História
setembro 17, 2026

Zuckerberg rejeita uma pausa na IA enquanto rivais pedem um freio coletivo

Os defensores de uma desaceleração coordenada veem a IA que avança rapidamente como um risco compartilhado que exige contenção coletiva; Mark Zuckerberg, da Meta, argumenta que a segurança é mais bem garantida laboratório por laboratório, sem um freio para todo o setor que poderia ceder terreno a concorrentes estrangeiros.

A mais recente disputa sobre inteligência artificial começou com alarme dentro do setor. Depois que um pesquisador da Anthropic pediu demissão na semana passada, alertando que empresas de IA estavam “apostando com nossas vidas”, o diretor-executivo da Anthropic, Dario Amodei, pediu no sábado uma desaceleração global no desenvolvimento. Sam Altman, da OpenAI, Demis Hassabis, do Google DeepMind, e Elon Musk posteriormente aderiram ao movimento mais amplo por contenção coordenada.

Essa coalizão emergente vê o ritmo do desenvolvimento de modelos de fronteira como um problema que nenhum laboratório isolado pode resolver sozinho: se uma empresa desacelera enquanto outra avança rapidamente, a empresa preocupada com segurança corre o risco de ser punida pela cautela.

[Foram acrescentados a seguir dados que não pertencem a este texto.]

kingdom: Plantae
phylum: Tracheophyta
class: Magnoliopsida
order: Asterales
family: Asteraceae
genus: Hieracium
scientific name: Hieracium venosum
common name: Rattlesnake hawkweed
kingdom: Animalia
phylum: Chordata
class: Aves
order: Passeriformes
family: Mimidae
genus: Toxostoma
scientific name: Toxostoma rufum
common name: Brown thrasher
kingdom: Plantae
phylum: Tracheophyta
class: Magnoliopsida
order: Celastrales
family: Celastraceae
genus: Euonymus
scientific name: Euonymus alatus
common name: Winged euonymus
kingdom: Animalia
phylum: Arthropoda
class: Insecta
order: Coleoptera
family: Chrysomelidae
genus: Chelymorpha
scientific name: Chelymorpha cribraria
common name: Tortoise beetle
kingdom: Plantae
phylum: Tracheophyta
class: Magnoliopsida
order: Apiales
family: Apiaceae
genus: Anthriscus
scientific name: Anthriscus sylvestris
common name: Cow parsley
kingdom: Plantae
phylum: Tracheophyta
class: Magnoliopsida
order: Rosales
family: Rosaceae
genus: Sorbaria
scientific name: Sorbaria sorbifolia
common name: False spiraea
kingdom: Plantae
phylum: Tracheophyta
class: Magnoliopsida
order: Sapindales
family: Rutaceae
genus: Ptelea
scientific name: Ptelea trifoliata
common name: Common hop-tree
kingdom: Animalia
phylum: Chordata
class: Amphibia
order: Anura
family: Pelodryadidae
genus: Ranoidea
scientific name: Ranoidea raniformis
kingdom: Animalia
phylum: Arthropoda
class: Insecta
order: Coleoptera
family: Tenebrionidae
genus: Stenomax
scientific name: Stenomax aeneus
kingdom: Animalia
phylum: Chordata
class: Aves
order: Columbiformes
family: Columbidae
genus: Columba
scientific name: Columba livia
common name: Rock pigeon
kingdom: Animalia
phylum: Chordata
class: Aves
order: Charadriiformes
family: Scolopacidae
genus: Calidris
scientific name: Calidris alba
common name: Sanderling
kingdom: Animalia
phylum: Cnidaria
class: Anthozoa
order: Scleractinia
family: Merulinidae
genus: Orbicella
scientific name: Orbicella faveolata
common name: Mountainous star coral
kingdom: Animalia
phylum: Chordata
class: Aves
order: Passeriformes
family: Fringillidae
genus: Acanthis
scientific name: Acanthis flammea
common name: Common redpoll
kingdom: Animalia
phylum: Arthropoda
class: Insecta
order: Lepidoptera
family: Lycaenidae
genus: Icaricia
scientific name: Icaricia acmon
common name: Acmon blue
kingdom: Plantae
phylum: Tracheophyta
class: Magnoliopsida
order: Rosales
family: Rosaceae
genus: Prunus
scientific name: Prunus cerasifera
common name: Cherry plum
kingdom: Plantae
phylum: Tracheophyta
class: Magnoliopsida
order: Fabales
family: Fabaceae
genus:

Mas críticos, incluindo o investidor de tecnologia e assessor de Trump David Sacks, questionaram se os alertas da Anthropic e de outros laboratórios líderes também servem para consolidar sua posição competitiva.

Na terça-feira, Zuckerberg deixou explícito o rompimento da Meta com o grupo favorável à pausa coletiva. “Todo laboratório tem a responsabilidade e o incentivo de avançar no ritmo necessário para treinar seus modelos com segurança”, disse ele, insistindo que a Meta já havia agido segundo esse princípio. Sua mensagem não foi que as preocupações com segurança são imaginárias, mas que uma determinação para todo o setor é a ferramenta errada.

A Meta aponta sua própria conduta como evidência. Zuckerberg disse que a empresa adiou por vários meses o lançamento do Muse, seu agente de IA, para abordar questões de segurança e proteção — e fez isso sem exigir que os concorrentes interrompessem seu trabalho primeiro. “Nós simplesmente fizemos isso como parte do nosso trabalho diário porque era claramente a coisa certa para as pessoas e para nós.”

A divisão também é geopolítica. Zuckerberg alertou que até mesmo um atraso de um mês nos lançamentos de modelos americanos poderia ameaçar a liderança dos EUA enquanto modelos estrangeiros continuam avançando. Com a Meta preparando seu modelo Watermelon, mais poderoso, a discussão já não é simplesmente se a IA deveria desacelerar, mas quem decide quando os freios são acionados.